De resto, pouco importa que a recorrida esteja, ou não, em tempo de se socorrer do mecanismo processual previsto no artigo 146.º, porque o facto é que não é titular de qualquer crédito que lhe tivesse sido reconhecido nos termos das disposições legais aplicáveis ao processo de insolvência.

Se lhe vier a ser reconhecido, poderá exercer, então, o direito à compensação com a dívida que tem para com a massa.

Resumindo, o crédito invocado pela recorrida não se mostra reconhecido em conformidade com os preceitos do CIRE, pelo que falece o pressuposto essencial da compensação de créditos, que é a existência de um crédito sobre a insolvência.

O que significa que a excepção de compensação não pode proceder e que a sentença recorrida tem de ser revogada.

A improcedência da compensação haverá de determinar, como não podia deixar de ser, a procedência da acção, uma vez que ficou provada (aliás, por aceitação expressa da recorrida) a existência do crédito reclamado pela recorrente, derivado da celebração de diversos contratos de compra e venda.
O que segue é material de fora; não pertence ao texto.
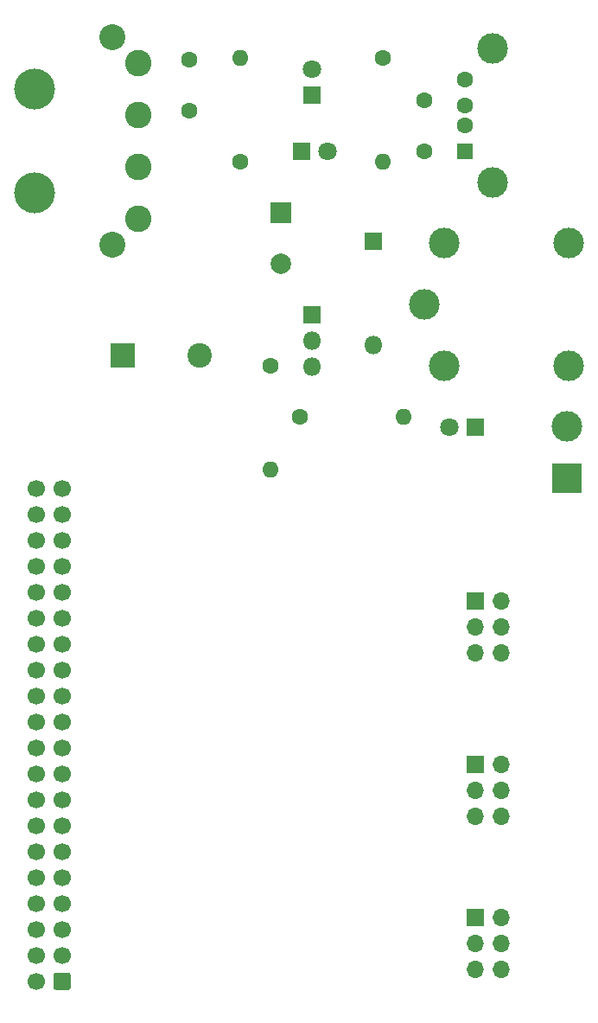
<source format=gbr>
%TF.GenerationSoftware,KiCad,Pcbnew,5.1.8*%
%TF.CreationDate,2020-11-30T00:05:04+01:00*%
%TF.ProjectId,splitter,73706c69-7474-4657-922e-6b696361645f,rev?*%
%TF.SameCoordinates,Original*%
%TF.FileFunction,Soldermask,Bot*%
%TF.FilePolarity,Negative*%
%FSLAX46Y46*%
G04 Gerber Fmt 4.6, Leading zero omitted, Abs format (unit mm)*
G04 Created by KiCad (PCBNEW 5.1.8) date 2020-11-30 00:05:04*
%MOMM*%
%LPD*%
G01*
G04 APERTURE LIST*
%ADD10C,2.000000*%
%ADD11R,2.000000X2.000000*%
%ADD12C,1.600000*%
%ADD13C,2.400000*%
%ADD14R,2.400000X2.400000*%
%ADD15C,1.700000*%
%ADD16C,3.000000*%
%ADD17R,1.800000X1.800000*%
%ADD18C,1.800000*%
%ADD19O,1.800000X1.800000*%
%ADD20R,1.700000X1.700000*%
%ADD21O,1.700000X1.700000*%
%ADD22C,4.000000*%
%ADD23C,2.600000*%
%ADD24C,2.540000*%
%ADD25R,3.000000X3.000000*%
%ADD26R,1.600000X1.600000*%
%ADD27O,1.600000X1.600000*%
G04 APERTURE END LIST*
D10*
%TO.C,C3*%
X146000000Y-62000000D03*
D11*
X146000000Y-57000000D03*
%TD*%
D12*
%TO.C,C2*%
X137000000Y-42000000D03*
X137000000Y-47000000D03*
%TD*%
D13*
%TO.C,C1*%
X138000000Y-71000000D03*
D14*
X130500000Y-71000000D03*
%TD*%
D12*
%TO.C,C0*%
X160000000Y-46000000D03*
X160000000Y-51000000D03*
%TD*%
D15*
%TO.C,J0*%
X122000000Y-84000000D03*
X122000000Y-86540000D03*
X122000000Y-89080000D03*
X122000000Y-91620000D03*
X122000000Y-94160000D03*
X122000000Y-96700000D03*
X122000000Y-99240000D03*
X122000000Y-101780000D03*
X122000000Y-104320000D03*
X122000000Y-106860000D03*
X122000000Y-109400000D03*
X122000000Y-111940000D03*
X122000000Y-114480000D03*
X122000000Y-117020000D03*
X122000000Y-119560000D03*
X122000000Y-122100000D03*
X122000000Y-124640000D03*
X122000000Y-127180000D03*
X122000000Y-129720000D03*
X122000000Y-132260000D03*
X124540000Y-84000000D03*
X124540000Y-86540000D03*
X124540000Y-89080000D03*
X124540000Y-91620000D03*
X124540000Y-94160000D03*
X124540000Y-96700000D03*
X124540000Y-99240000D03*
X124540000Y-101780000D03*
X124540000Y-104320000D03*
X124540000Y-106860000D03*
X124540000Y-109400000D03*
X124540000Y-111940000D03*
X124540000Y-114480000D03*
X124540000Y-117020000D03*
X124540000Y-119560000D03*
X124540000Y-122100000D03*
X124540000Y-124640000D03*
X124540000Y-127180000D03*
X124540000Y-129720000D03*
G36*
G01*
X125390000Y-131660000D02*
X125390000Y-132860000D01*
G75*
G02*
X125140000Y-133110000I-250000J0D01*
G01*
X123940000Y-133110000D01*
G75*
G02*
X123690000Y-132860000I0J250000D01*
G01*
X123690000Y-131660000D01*
G75*
G02*
X123940000Y-131410000I250000J0D01*
G01*
X125140000Y-131410000D01*
G75*
G02*
X125390000Y-131660000I0J-250000D01*
G01*
G37*
%TD*%
D16*
%TO.C,K0*%
X162000000Y-72000000D03*
X174200000Y-72000000D03*
X174200000Y-60000000D03*
X162000000Y-60000000D03*
X160000000Y-66000000D03*
%TD*%
D17*
%TO.C,D0*%
X149000000Y-45540000D03*
D18*
X149000000Y-43000000D03*
%TD*%
D17*
%TO.C,D1*%
X155000000Y-59840000D03*
D19*
X155000000Y-70000000D03*
%TD*%
D18*
%TO.C,D2*%
X162460000Y-78000000D03*
D17*
X165000000Y-78000000D03*
%TD*%
%TO.C,D3*%
X148000000Y-51000000D03*
D18*
X150540000Y-51000000D03*
%TD*%
D20*
%TO.C,J1*%
X165000000Y-126000000D03*
D21*
X167540000Y-126000000D03*
X165000000Y-128540000D03*
X167540000Y-128540000D03*
X165000000Y-131080000D03*
X167540000Y-131080000D03*
%TD*%
%TO.C,J2*%
X167540000Y-116080000D03*
X165000000Y-116080000D03*
X167540000Y-113540000D03*
X165000000Y-113540000D03*
X167540000Y-111000000D03*
D20*
X165000000Y-111000000D03*
%TD*%
%TO.C,J3*%
X165000000Y-95000000D03*
D21*
X167540000Y-95000000D03*
X165000000Y-97540000D03*
X167540000Y-97540000D03*
X165000000Y-100080000D03*
X167540000Y-100080000D03*
%TD*%
D22*
%TO.C,J4*%
X121860000Y-55080000D03*
D23*
X132020000Y-42380000D03*
X132020000Y-47460000D03*
X132020000Y-52540000D03*
X132020000Y-57620000D03*
D24*
X129480000Y-60160000D03*
D22*
X121860000Y-44920000D03*
D24*
X129480000Y-39840000D03*
%TD*%
D25*
%TO.C,J5*%
X174000000Y-83000000D03*
D16*
X174000000Y-77920000D03*
%TD*%
%TO.C,J6*%
X166710000Y-40930000D03*
X166710000Y-54070000D03*
D26*
X164000000Y-51000000D03*
D12*
X164000000Y-48500000D03*
X164000000Y-46500000D03*
X164000000Y-44000000D03*
%TD*%
D17*
%TO.C,Q1*%
X149000000Y-67000000D03*
D19*
X149000000Y-69540000D03*
X149000000Y-72080000D03*
%TD*%
D12*
%TO.C,R0*%
X156000000Y-41840000D03*
D27*
X156000000Y-52000000D03*
%TD*%
D12*
%TO.C,R2*%
X145000000Y-72000000D03*
D27*
X145000000Y-82160000D03*
%TD*%
%TO.C,R3*%
X158000000Y-77000000D03*
D12*
X147840000Y-77000000D03*
%TD*%
%TO.C,R4*%
X142000000Y-52000000D03*
D27*
X142000000Y-41840000D03*
%TD*%
M02*

</source>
 Não tendo a recorrida pago o preço das mercadorias que lhe foram fornecidas no prazo estabelecido (até trinta dias da data da emissão das facturas), terá de reparar os prejuízos causados à recorrente (artigo 798.º do Código Civil), satisfazendo o preço acordado e os juros de mora vencidos e vincendos, à taxa legal fixada para as operações comerciais (artigos 804.º, 805.º, n.º 2, alínea a), 806.º, n.ºs 1 e 2, e 559.º do Código Civil e 102.º do Código Comercial), tal como foi pedido na acção.

IV. Em conclusão:

1) Os direitos de crédito sobre a insolvência têm de ser exercidos segundo os meios processuais regulados no CIRE.

2) Não pode invocar a compensação de créditos sobre a insolvência o credor que não tenha visto o seu crédito reconhecido em conformidade com o disposto nos artigos 129.º e seguintes daquele diploma.

V. Decisão:

Por tudo quanto se deixou exposto, acorda-se em julgar procedente a apelação e, em consequência, em revogar a sentença apelada, que se substitui por outra que, declarando improcedente a excepção de compensação deduzida pela recorrida, julga, por sua vez, a acção procedente e condena a recorrida a pagar à recorrente a quantia de € 5.690,03 (cinco mil e seiscentos e noventa euros e três cêntimos), acrescida de juros de mora vencidos até à propositura da acção, no montante de € 1.031,32 (mil e trinta e um euros e trinta e dois cêntimos), e de juros vincendos, à taxa legal para as operações comerciais, até efectivo pagamento.

Custas em ambas as instâncias pela recorrida.